** Study text follows **

And On This Day A Book Is Born
United States of Paranoia roundup.
Today is the official release date for my book The United States of Paranoia, which means you can now peek inside it at Amazon. In related news:
* A lengthy excerpt from the book appears in Salon today. Here is an, um, excerpt from the excerpt:
When George W. Bush was president, the group most frequently invoked as a symbol of political paranoia was the 9/11 truth movement, nicknamed the truthers, who believed that a cabal within the U.S. government had either organized the 9/11 attacks or deliberately refrained from preventing them. But the truthers were ultimately a side attraction. The most prevalent form of paranoia after 9/11 was the mindset that allowed officials to mistake a harmless school project for a jihad. Americans were on edge, waiting for the next deadly attack. And in a change from the Cold War, when we at least knew the form such an attack would take, all sorts of activities or objects could be construed as a threat.
It was the same species of fear that had flared during earlier hunts for spies and saboteurs. But now the consequences of failing to spot the conspirators seemed much more catastrophic. Anything might be a weapon; anything might be a clue.
* The Washington Post did a video interview with me about the book. You can watch it here.
* National Review did an audio interview with me about the book. You can listen to it here.

** End of Study text **
** Data excerpt follows **

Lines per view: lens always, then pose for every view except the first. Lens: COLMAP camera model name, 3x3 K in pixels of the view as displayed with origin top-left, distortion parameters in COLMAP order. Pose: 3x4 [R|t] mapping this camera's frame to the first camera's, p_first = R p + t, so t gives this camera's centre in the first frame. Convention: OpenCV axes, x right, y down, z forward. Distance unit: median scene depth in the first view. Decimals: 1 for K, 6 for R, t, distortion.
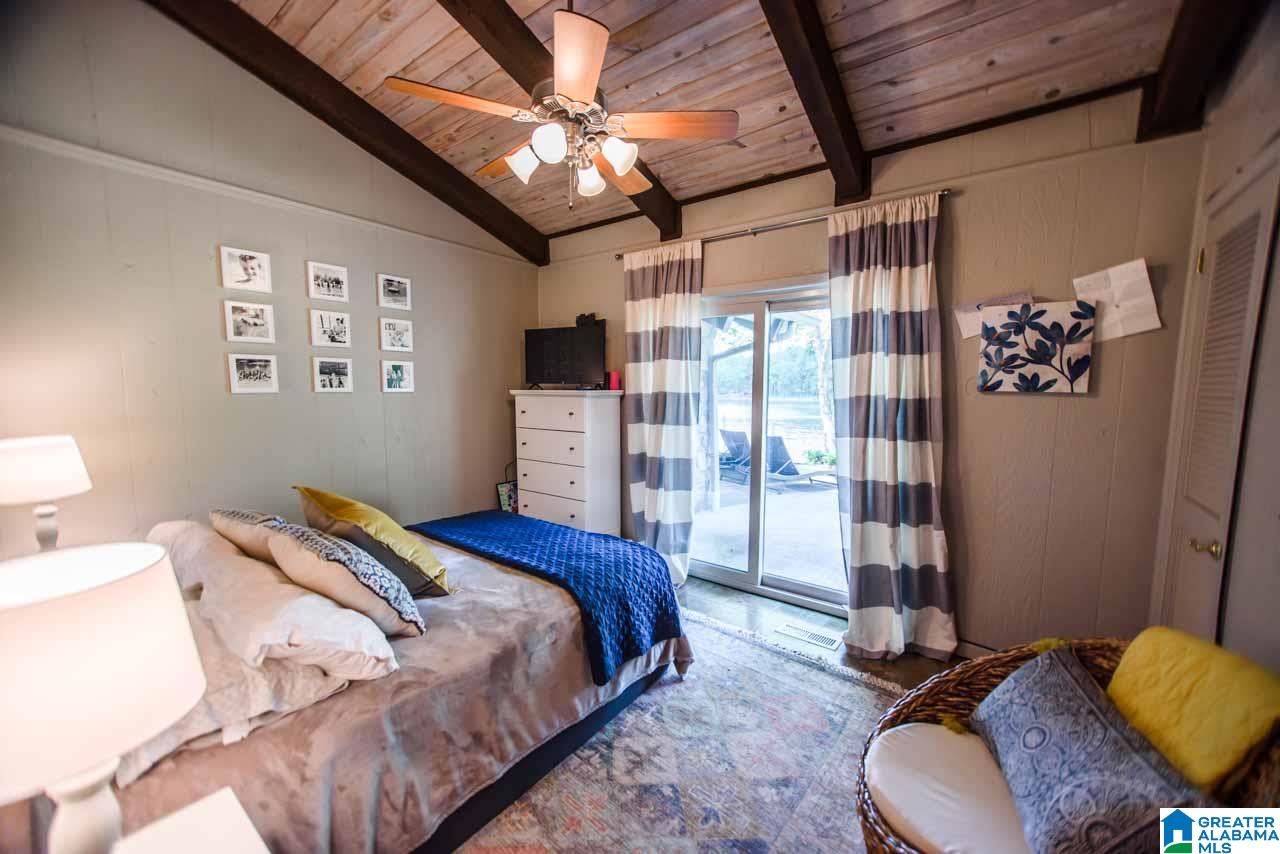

** End of Data excerpt **

Exercises:
a) In the book announcement, which group does the excerpt say was most frequently invoked as a symbol of political paranoia while George W. Bush was president?
b) Reproduce the part of the book announcement starting at "It was the same" and ending at "to it here.".

Solutions by task:
a) The 9/11 truth movement, nicknamed the truthers.

b)
It was the same species of fear that had flared during earlier hunts for spies and saboteurs. But now the consequences of failing to spot the conspirators seemed much more catastrophic. Anything might be a weapon; anything might be a clue.
* The Washington Post did a video interview with me about the book. You can watch it here.
* National Review did an audio interview with me about the book. You can listen to it here.